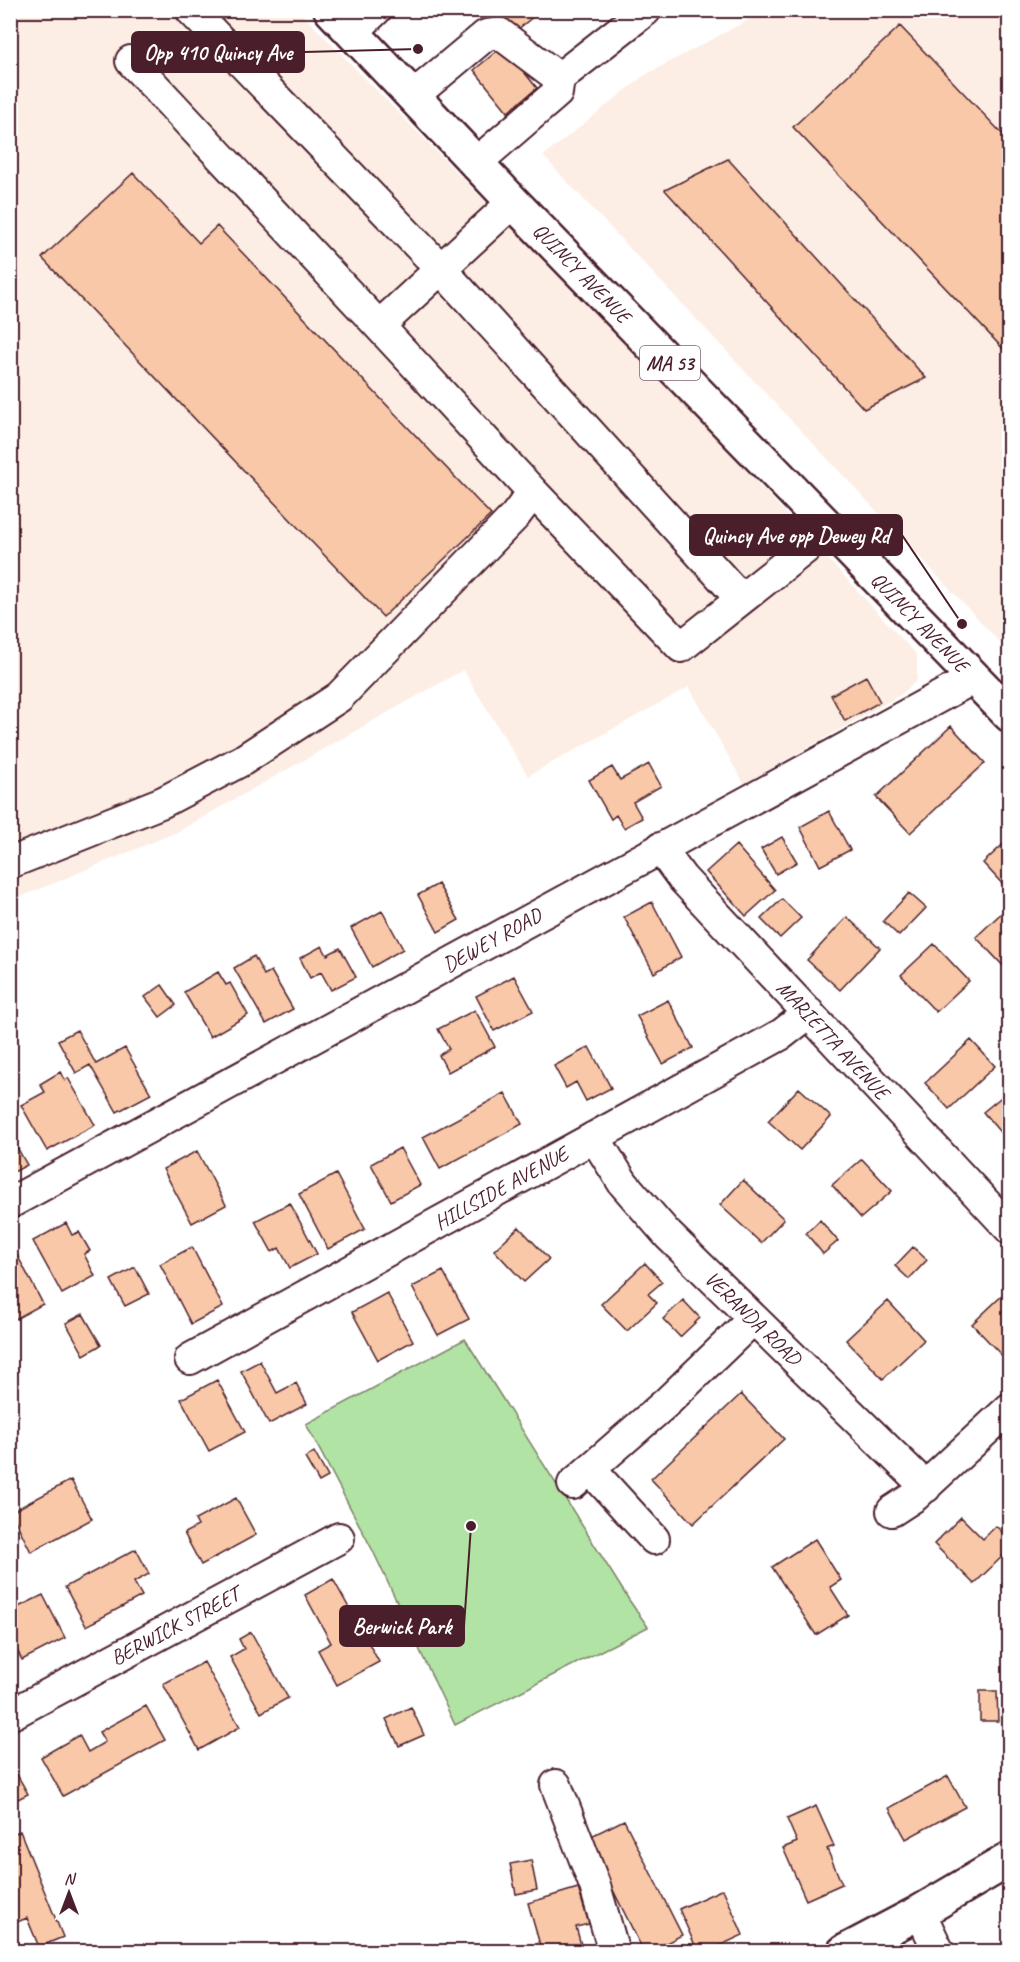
<svg xmlns="http://www.w3.org/2000/svg" width="1020" height="1962" viewBox="0 0 1020 1962" font-family="Caveat,sans-serif">
<style>
.built{fill:#fdeee5}
.park{fill:#b1e3a4;stroke:#7e8168;stroke-width:1.5}
.building{fill:#f8c8a8;stroke:#4a1f2b;stroke-width:1.5}
.lines{fill:none;stroke-linecap:round;stroke-linejoin:round}
.minor-casing{stroke:#4a1f2b;stroke-width:34}
.major-casing{stroke:#4a1f2b;stroke-width:38}
.minor{stroke:#fff;stroke-width:30}
.major{stroke:#fff;stroke-width:33}
.labels{text-anchor:middle;dominant-baseline:central;stroke-width:4.5;stroke-linejoin:round;paint-order:stroke}
.shield{fill:#fff;stroke:#80626b;stroke-width:1.5}
.shield-label{font-size:20px;font-weight:bold;fill:#4a1f2b}
.street-label{font-size:21px;fill:#4a1f2b;stroke:#fff}
.leader{fill:none;stroke:#4a1f2b;stroke-width:2}
.callout-dot{fill:#4a1f2b;stroke:#fff;stroke-width:2}
.callout{fill:#4a1f2b;stroke:#4a1f2b;stroke-width:2}
.callout-label{font-size:22px;text-anchor:middle;font-weight:bold;fill:#fff}
</style>
<rect width="100%" height="100%" fill="#fff"/>
<filter id="ink" filterUnits="userSpaceOnUse"><feTurbulence type="fractalNoise" baseFrequency=".0167" numOctaves="2"/><feDisplacementMap in="SourceGraphic" scale="12" xChannelSelector="R" yChannelSelector="G"/><feConvolveMatrix kernelMatrix="1 2 1 2 8 2 1 2 1" color-interpolation-filters="sRGB"/></filter>
<g filter="url(#ink)">
<path class="built" d="M11 11H299L702 423 917 655V680L902 694 744 784 689 687 528 776 463 670 177 832 11 901Z
M765 11H1009V652L543 156 645 75Z"/>
<path class="park" d="M465 1339 629 1600 648 1627 455 1725 373 1551 306 1424Z"/>
<path class="building" d="M490 10H541L510 36Z
M900 26 1010 142V356L793 127Z
M503 46 537 88 508 112 474 70Z
M728 159 926 378 864 409 665 190Z
M133 173 199 243 217 226 491 515 383 617 42 258Z
M866 676 880 702 845 721 831 695Z
M951 726 985 763 910 833 876 797Z
M649 764 661 786 633 802 642 818 624 828 616 815 611 819 589 780 612 767 620 780Z
M829 811 850 850 820 866 800 827Z
M782 837 797 862 776 874 761 849Z
M1010 838V889L1008 890 983 863Z
M736 845 775 890 746 916 706 872Z
M438 884 459 920 438 932 418 895Z
M909 893 926 908 899 936 883 921Z
M782 899 801 918 780 938 761 919Z
M652 902 681 957 654 973 624 917Z
M1010 905V973L976 937Z
M382 911 403 949 372 967 351 928Z
M847 917 880 948 840 990 807 960Z
M934 944 969 981 936 1012 901 975Z
M322 946 327 955 340 948 356 977 331 990 321 972 310 978 300 958Z
M254 956 264 975 271 971 293 1009 266 1024 234 968Z
M218 972 226 985 230 983 248 1015 210 1037 184 992Z
M514 976 533 1011 494 1031 476 996Z
M162 985 176 1005 160 1017 145 997Z
M668 1000 693 1048 663 1064 637 1016Z
M475 1010 495 1047 448 1072 439 1055 449 1049 438 1029Z
M77 1030 96 1064 125 1048 151 1094 117 1112 90 1065 76 1073 58 1040Z
M971 1040 995 1066 949 1109 925 1083Z
M589 1047 611 1088 586 1101 576 1082 566 1088 554 1066Z
M60 1072 65 1080 68 1078 95 1125 47 1151 21 1105 45 1092 40 1084Z
M799 1088 831 1117 800 1150 768 1121Z
M1010 1090V1144L983 1112Z
M505 1093 522 1124 440 1169 423 1137Z
M10 1135 27 1165 10 1174Z
M400 1148 420 1185 391 1201 371 1164Z
M197 1151 226 1205 192 1223 163 1169Z
M862 1159 892 1191 861 1218 832 1185Z
M336 1174 365 1229 328 1249 299 1194Z
M743 1180 784 1219 761 1243 720 1205Z
M290 1203 317 1254 290 1268 279 1248 272 1252 255 1221Z
M820 1220 838 1241 823 1254 806 1233Z
M66 1223 72 1235 79 1232 90 1251 84 1254 95 1276 62 1294 33 1241Z
M519 1227 549 1259 524 1282 494 1250Z
M192 1247 223 1307 191 1324 160 1264Z
M913 1247 927 1260 909 1279 895 1266Z
M14 1249 43 1304 10 1322V1250Z
M645 1263 662 1282 648 1294 657 1303 627 1331 601 1304Z
M135 1267 149 1294 125 1306 111 1280Z
M443 1271 469 1319 438 1335 412 1287Z
M1008 1290 1010 1356 1006 1360 972 1324Z
M387 1293 413 1341 378 1360 352 1312Z
M683 1300 700 1318 680 1337 663 1319Z
M888 1301 924 1340 883 1379 846 1340Z
M83 1314 101 1345 84 1355 66 1323Z
M260 1361 277 1393 296 1383 307 1404 269 1424 241 1371Z
M217 1380 245 1432 209 1451 181 1399Z
M741 1394 784 1439 693 1524 651 1479Z
M314 1452 328 1477 319 1482 305 1458Z
M71 1480 92 1519 31 1552 11 1512Z
M236 1498 256 1535 201 1565 184 1533 198 1526 195 1520Z
M961 1517 983 1539 996 1526 1010 1540V1549L974 1584 934 1544Z
M815 1539 841 1580 830 1587 848 1615 816 1635 772 1567Z
M136 1549 149 1574 134 1582 142 1596 86 1626 65 1587Z
M333 1579 379 1662 337 1685 318 1650 331 1643 305 1595Z
M43 1595 65 1638 22 1660 17 1650 10 1654V1611Z
M251 1632 288 1698 261 1713 230 1657 244 1649 239 1639Z
M204 1662 240 1727 199 1750 163 1684Z
M980 1691H997L998 1721H980Z
M146 1706 165 1740 63 1796 41 1757 79 1735 88 1752 105 1742 99 1732Z
M411 1707 424 1735 399 1746 386 1719Z
M10 1762 28 1794 10 1803Z
M948 1776 965 1807 906 1839 889 1808Z
M816 1806 834 1846 827 1849 842 1884 806 1900 783 1848 797 1842 787 1819Z
M624 1820 682 1935 649 1952H644L587 1838Z
M20 1831 63 1937 39 1947 27 1918 10 1925V1835Z
M531 1860 537 1890 516 1894 510 1864Z
M578 1888 589 1924 576 1927 583 1952H542L528 1903Z
M723 1889 743 1935 706 1952H698L679 1909Z"/>
<g class="lines">
<g class="minor-casing">
<path id="minor" d="M191 10 441 269 741 599
M352 33 376 10
M131 61 379 326
M413 96 486 35 499 33 559 78
M476 163 557 93 559 78 646 10
M513 202 379 326 533 492
M660 848 682 878 1010 1229
M10 863 163 802 243 760 339 697 515 516 533 492 681 647 830 529
M594 1137 623 1183 668 1235 926 1487
M10 1203 974 678
M190 1359 782 1034 809 1013
M590 1469 654 1539
M573 1484 667 1402 753 1319
M892 1511 915 1496 1010 1408
M10 1715 339 1538
M556 1785 595 1886 614 1952
M920 1912 939 1952"/>
</g>
<g class="major-casing">
<path id="major" d="M331 10 513 202 1010 715
M844 1952 920 1912 1010 1859"/>
</g>
<use href="#minor" class="minor"/>
<use href="#major" class="major"/>
</g>
</g>
<g class="labels">
<rect class="shield" x="640" y="346" width="60" height="34" rx="4.5"/>
<g class="shield-label">
<text x="670" y="363">MA 53</text>
</g>
<g class="street-label">
<text transform="translate(582 273) rotate(46)">QUINCY AVENUE</text>
<text transform="translate(920 622) rotate(46)">QUINCY AVENUE</text>
<text transform="translate(492 940) rotate(-29)">DEWEY ROAD</text>
<text transform="translate(833 1040) rotate(47)">MARIETTA AVENUE</text>
<text transform="translate(501 1188) rotate(-29)">HILLSIDE AVENUE</text>
<text transform="translate(753 1318) rotate(44)">VERANDA ROAD</text>
<text transform="translate(175 1626) rotate(-28)">BERWICK STREET</text>
</g>
</g>
<path class="leader" d="M418 49L304 52M962 624L902 535M471 1526L464 1626"/>
<g class="callout-dot">
<circle cx="418" cy="49" r="6"/>
<circle cx="962" cy="624" r="6"/>
<circle cx="471" cy="1526" r="6"/>
</g>
<g class="callout">
<rect x="132" y="32" width="172" height="40" rx="6"/>
<rect x="690" y="515" width="212" height="40" rx="6"/>
<rect x="340" y="1606" width="124" height="40" rx="6"/>
</g>
<g class="callout-label">
<text x="218" y="60">Opp 410 Quincy Ave</text>
<text x="796" y="543">Quincy Ave opp Dewey Rd</text>
<text x="402" y="1634">Berwick Park</text>
</g>
<rect width="1020" height="1962" fill="none" stroke="#fff" stroke-width="36"/>
<rect x="18" y="18" width="984" height="1926" fill="none" stroke="#4a1f2b" stroke-width="2" filter="url(#ink)"/>
<g transform="translate(69 1893)" stroke="#ffffff" stroke-width="4.5" paint-order="stroke">
<path d="M0-4.5L10 22L0 15L-10 22Z" fill="#4a1f2b"/>
<text y="-9" font-size="16" font-weight="bold" text-anchor="middle" fill="#4a1f2b">N</text>
</g>
</svg>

◆ **YOUR GOAL**
Look above for the line with "M14 1249 43 1304 10 1322V1250Z" and the line with "M741 1394 784 1439 693 1524 651 1479Z"; transcribe both and all lines in between, exactly, and nothing else.

◆ **WRITTEN SOLUTION**
M14 1249 43 1304 10 1322V1250Z
M645 1263 662 1282 648 1294 657 1303 627 1331 601 1304Z
M135 1267 149 1294 125 1306 111 1280Z
M443 1271 469 1319 438 1335 412 1287Z
M1008 1290 1010 1356 1006 1360 972 1324Z
M387 1293 413 1341 378 1360 352 1312Z
M683 1300 700 1318 680 1337 663 1319Z
M888 1301 924 1340 883 1379 846 1340Z
M83 1314 101 1345 84 1355 66 1323Z
M260 1361 277 1393 296 1383 307 1404 269 1424 241 1371Z
M217 1380 245 1432 209 1451 181 1399Z
M741 1394 784 1439 693 1524 651 1479Z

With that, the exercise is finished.